In determining damages, the Chancery Court adjusted the projections and valuation of the Special Committee to reflect the areas where the Dole executives misled the Special Committee, including cost savings and benefits from farm purchases, which had been underestimated. These adjustments resulted in a damage award of $2.74 per share and implied a fair value for Dole of $16.243 per share, which was meant to approximate the result had an arm’s-length negotiation taken place between parties having equal information.

The Chancery Court found Murdock and Carter jointly and severally liable for breaches of fiduciary duty for $148 million, representing damages of $2.74 per share. Since breach of fiduciary duty is not exculpable or indemnifiable under Delaware law, Murdock and Carter were personally liable for the damages.

Key Takeaways:

  • Related-party mergers can be subject to the higher legal standard of entire fairness, requiring fair process in addition to fair price. Meeting the MFW tests of forming a special committee of disinterested directors and facilitating a vote of the majority of the minority doesn’t guarantee that a related-party transaction will be viewed under the business judgment rule (i.e., fair price alone).
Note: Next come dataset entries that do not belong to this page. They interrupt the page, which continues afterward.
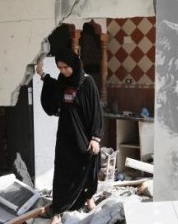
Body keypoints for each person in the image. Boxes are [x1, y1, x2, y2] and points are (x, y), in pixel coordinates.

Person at [36, 48, 103, 224]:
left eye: (66, 67)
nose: (63, 71)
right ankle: (58, 210)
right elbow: (54, 92)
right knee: (62, 172)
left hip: (84, 136)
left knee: (87, 168)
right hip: (66, 136)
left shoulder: (87, 83)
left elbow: (96, 112)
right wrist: (42, 75)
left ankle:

  • Proper formation of the special committee is critical. The process of selecting special committee members must be objective, and the special committee must be allowed the full freedom necessary to select an unbiased financial advisor and legal counsel.
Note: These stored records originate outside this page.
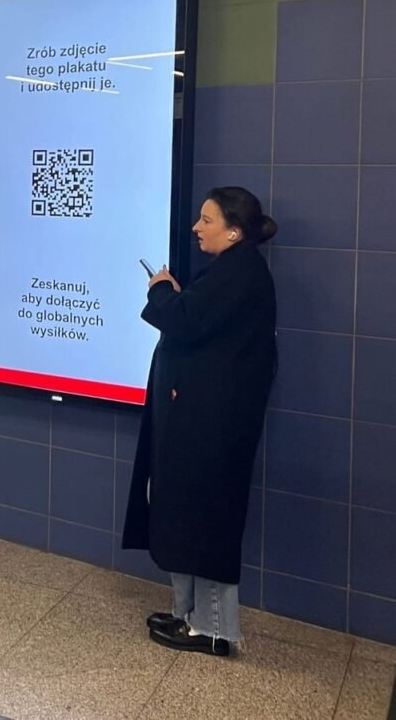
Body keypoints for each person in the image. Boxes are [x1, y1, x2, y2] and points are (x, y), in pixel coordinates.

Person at [122, 186, 278, 657]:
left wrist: (161, 290)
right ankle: (188, 615)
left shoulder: (239, 274)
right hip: (199, 422)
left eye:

  • Officer actions in a related-party transaction must support a fair process and show that officer loyalty is to the corporation and its shareholders, not the related party. The actions of certain corporate officers in the Dole case were deemed unbecoming and unfair to shareholders by the Delaware Court.
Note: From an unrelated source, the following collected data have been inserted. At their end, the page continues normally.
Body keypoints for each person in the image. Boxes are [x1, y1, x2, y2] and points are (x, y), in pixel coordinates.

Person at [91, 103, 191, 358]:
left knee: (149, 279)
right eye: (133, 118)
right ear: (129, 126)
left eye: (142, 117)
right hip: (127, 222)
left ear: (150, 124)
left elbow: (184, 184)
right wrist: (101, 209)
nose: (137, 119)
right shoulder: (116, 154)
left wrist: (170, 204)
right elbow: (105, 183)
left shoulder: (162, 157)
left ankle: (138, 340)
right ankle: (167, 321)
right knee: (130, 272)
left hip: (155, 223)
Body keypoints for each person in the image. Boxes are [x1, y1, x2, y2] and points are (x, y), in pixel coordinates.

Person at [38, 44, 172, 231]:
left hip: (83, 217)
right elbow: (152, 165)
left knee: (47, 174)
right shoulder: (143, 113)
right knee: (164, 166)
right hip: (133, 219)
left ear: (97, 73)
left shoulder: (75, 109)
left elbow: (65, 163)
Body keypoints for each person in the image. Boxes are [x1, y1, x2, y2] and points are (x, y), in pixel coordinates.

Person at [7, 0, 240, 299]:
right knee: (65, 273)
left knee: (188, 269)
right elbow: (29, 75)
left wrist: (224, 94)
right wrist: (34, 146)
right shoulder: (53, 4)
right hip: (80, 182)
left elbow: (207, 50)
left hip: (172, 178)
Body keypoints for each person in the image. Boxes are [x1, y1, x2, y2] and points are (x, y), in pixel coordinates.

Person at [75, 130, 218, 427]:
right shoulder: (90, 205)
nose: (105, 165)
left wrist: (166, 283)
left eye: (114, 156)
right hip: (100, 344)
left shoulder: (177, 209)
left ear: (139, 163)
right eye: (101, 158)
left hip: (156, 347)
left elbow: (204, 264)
  • Projections must be consistent with those used by the board in the normal course of business and for other financing or transactional purposes. The process of constructing the projections (top down versus bottom up) should also be evaluated for consistency.
  • A meaningful control premium is not evidence of a fair deal price. This is an old concept from the 1980s landmark case Smith v. Van Gorkom4, in which a control premium of over 40 percent was achieved, but in the end was deemed unfair. In Dole, the 20 percent control premium was deemed insufficient value for shareholders.
  • A true, unfettered market check with full and transparent information can help with a defense in shareholder litigation. If there is a market go-shop provision and no other constraints on bidders and no bidders materialize, then it is hard to argue that a fair process was violated.

  1. The Dole executives that were found liable for the damages subsequently settled for a payment of $114 million.
  2. In re MFW S’holders Litig., 67 A.3d 496 (Del. Ch. 2013).
  3. It is interesting to note that the court initially calculated the damages at $6.84 per share but subsequently reduced the amount because, in its view, the cost-savings initiatives and purchases of new farms “were riskier and less certain than Dole’s established business.”
  4. Smith v. Van Gorkom, 488 A.2d 858, 879 (Del. 1985)
  5. Sources: Memorandum Opinion, In the Court of Chancery of the State of Delaware, In Re: Dole Food Co., Inc., Stockholder litigation and In Re: Appraisal of Dole Food Company; Wall Street Journal.